(Updated on 2021/01/24)
- Concerns about investing
- The COVID-19 situation
- What you need to start investing
Hi there, Kinkajuu here.
Today I’d like to talk about why it’s so important to invest your savings.
Before I started investing, I had a lot of different concerns. I’d heard that there are many risks, that it’s difficult to pick winning funds, that there’s no guarantee of making money, and so on. I did some research, and I wasn’t sure if a typical return of 5-7% would be good or bad.
Further, my parents advised against investing.
In their opinion, savings should be kept in bank accounts because there is no risk of losing money. I had heard that investments were risky, but I wondered if my parents’ opinion was correct. I googled many pages about investing, attended three financial seminars, and read more than ten books and magazines about finance. It was a difficult journey, but I started to get a good understanding of investing.
I came to understand that investing is actually less risky than keeping money in a bank account because money in savings accounts in fact ARE risky – they lose value to inflation over time.

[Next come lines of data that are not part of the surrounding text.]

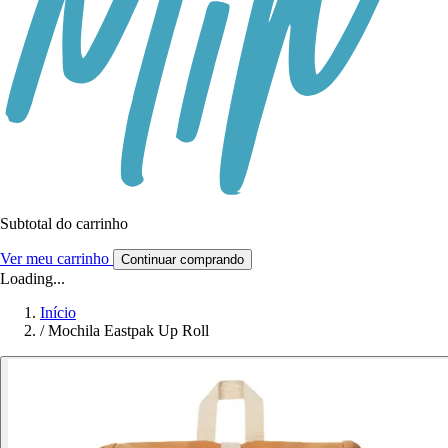
Subtotal do carrinho
Ver meu carrinho
Continuar comprando
Loading...
Início
/
Mochila Eastpak Up Roll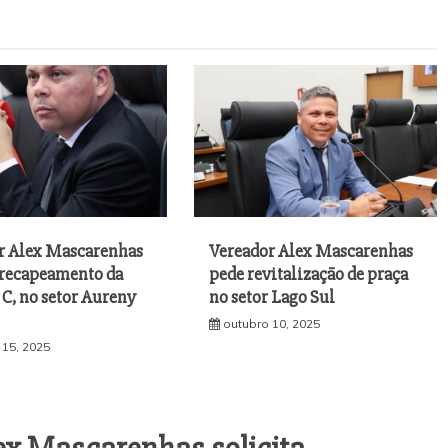
r Alex Mascarenhas
Vereador Alex Mascarenhas
a recapeamento da
pede revitalização de praça
C, no setor Aureny
no setor Lago Sul
outubro 10, 2025
 15, 2025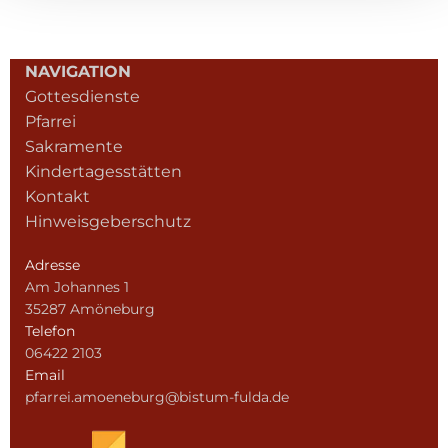
NAVIGATION
Gottesdienste
Pfarrei
Sakramente
Kindertagesstätten
Kontakt
Hinweisgeberschutz
Adresse
Am Johannes 1
35287 Amöneburg
Telefon
06422 2103
Email
pfarrei.amoeneburg@bistum-fulda.de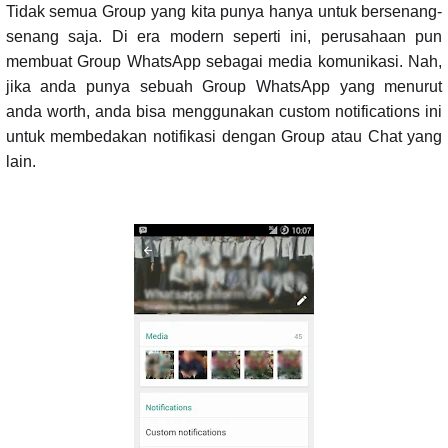
Tidak semua Group yang kita punya hanya untuk bersenang-
senang saja. Di era modern seperti ini, perusahaan pun
membuat Group WhatsApp sebagai media komunikasi. Nah,
jika anda punya sebuah Group WhatsApp yang menurut
anda worth, anda bisa menggunakan custom notifications ini
untuk membedakan notifikasi dengan Group atau Chat yang
lain.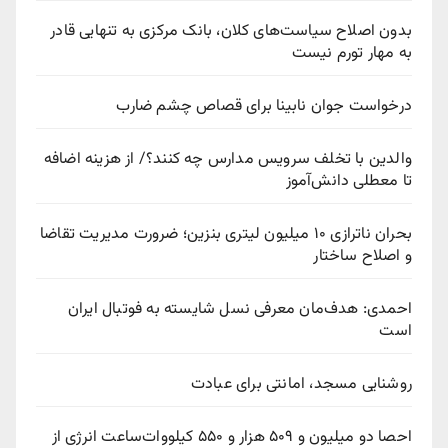
بدون اصلاح سیاست‌های کلان، بانک مرکزی به تنهایی قادر
به مهار تورم نیست
درخواست جوان نابینا برای قصاص چشم ضارب
والدین با تخلف سرویس مدارس چه کنند؟/ از هزینه اضافه
تا معطلی دانش‌آموز
بحران ناترازی ۱۰ میلیون لیتری بنزین؛ ضرورت مدیریت تقاضا
و اصلاح ساختار
احمدی: هدف‌مان معرفی نسل شایسته به فوتبال ایران
است
روشنایی مسجد، امانتی برای عبادت
احصا دو میلیون و ۵۰۹ هزار و ۵۵۰ کیلووات‌ساعت انرژی از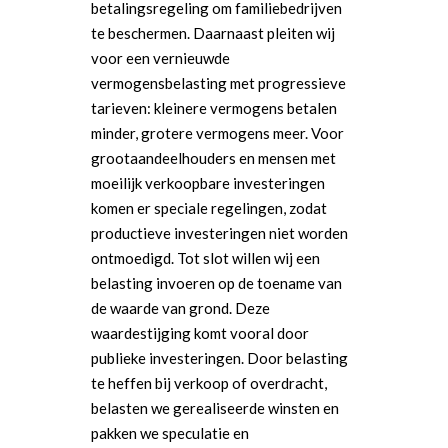
betalingsregeling om familiebedrijven
te beschermen. Daarnaast pleiten wij
voor een vernieuwde
vermogensbelasting met progressieve
tarieven: kleinere vermogens betalen
minder, grotere vermogens meer. Voor
grootaandeelhouders en mensen met
moeilijk verkoopbare investeringen
komen er speciale regelingen, zodat
productieve investeringen niet worden
ontmoedigd. Tot slot willen wij een
belasting invoeren op de toename van
de waarde van grond. Deze
waardestijging komt vooral door
publieke investeringen. Door belasting
te heffen bij verkoop of overdracht,
belasten we gerealiseerde winsten en
pakken we speculatie en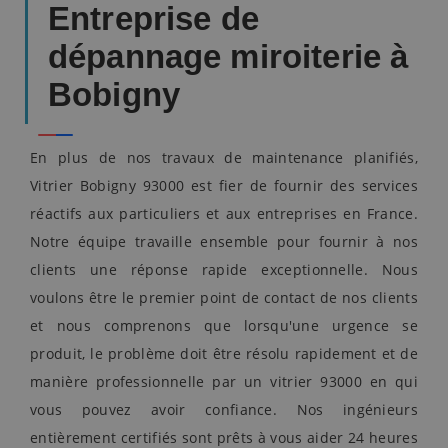
Entreprise de
dépannage miroiterie à
Bobigny
En plus de nos travaux de maintenance planifiés,
Vitrier Bobigny 93000 est fier de fournir des services
réactifs aux particuliers et aux entreprises en France.
Notre équipe travaille ensemble pour fournir à nos
clients une réponse rapide exceptionnelle. Nous
voulons être le premier point de contact de nos clients
et nous comprenons que lorsqu'une urgence se
produit, le problème doit être résolu rapidement et de
manière professionnelle par un vitrier 93000 en qui
vous pouvez avoir confiance. Nos ingénieurs
entièrement certifiés sont prêts à vous aider 24 heures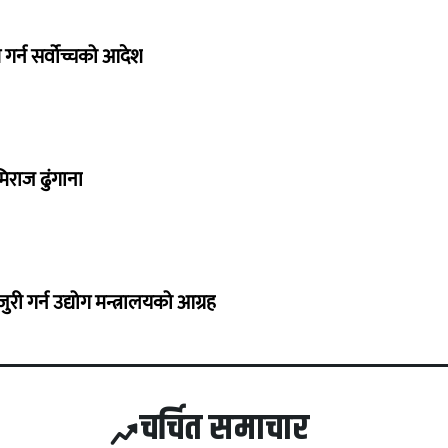
गर्न सर्वोच्चको आदेश
िराज ढुंगाना
 गर्न उद्योग मन्त्रालयको आग्रह
चर्चित समाचार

Inflation is the phenomenon where currency becomes less valuable over time. For example, something you could buy for \100,000 on Jan 2021 might be sold for \100,010 on Jan 2022. The product itself didn’t change in value, but the Japanese Yen itself is less valuable, so you need more money to buy the same thing – in this example, 0.01% more.
Going back to the point about bank accounts being risky, major banks in Japan generally pay an annual interest rate around 0.001%. If you deposit \100,000, you will get \1 in interest after a year. This is less than the inflation rate of 0.01% in the previous example; you would need another \9 to buy the same item.
Generally, inflation is positive and it’s higher than the interest on bank accounts. As a result of inflation, the cost of goods also goes up over time. Therefore, in order to be able to afford the same goods from year to year, your savings need to be earning more interest than the inflation rate – something bank savings accounts can’t do.
When I realized that fact, I immediately started investing in iDeCo and Tsumitate NISA accounts.
The stock market this year is a great example of why my parents were right – and wrong – about the stock market being risky. Due to the global pandemic, many financial indexes like the Nikkei and S&P500 dropped as much as 33% in 2020. Obviously a bank savings account would have been much safer to keep money it.
But, as quickly as the stock market can fall, it can also recover. After dropping 33%, the stock market recovered all of its losses in 2020 and then added even more value on top of that. The S&P500 actually gained 16% in 2020 despite the pandemic!
So, my parents were right that stocks can be risky, but in the long term they will generally earn (much more) interest than a bank account.
To get started investing, you will need some seed money accurate financial information and an account to invest in.
First of all, you don’t need to force yourself to invest if you don’t have enough money to do it. It’s more important to secure your financial situation through savings so that you can invest later when you have more money.
If you have enough money to invest (say, 10-20% of your salary), I recommend checking this post about how to create investment accounts and how to get accurate information.
Finally, If I can share one piece of advice, it is to always keep up with the newest information. Information changes quickly, including investing systems and rules. Keeping up to date is the best way to protect yourself.
I hope these posts will help as you start to invest and select funds.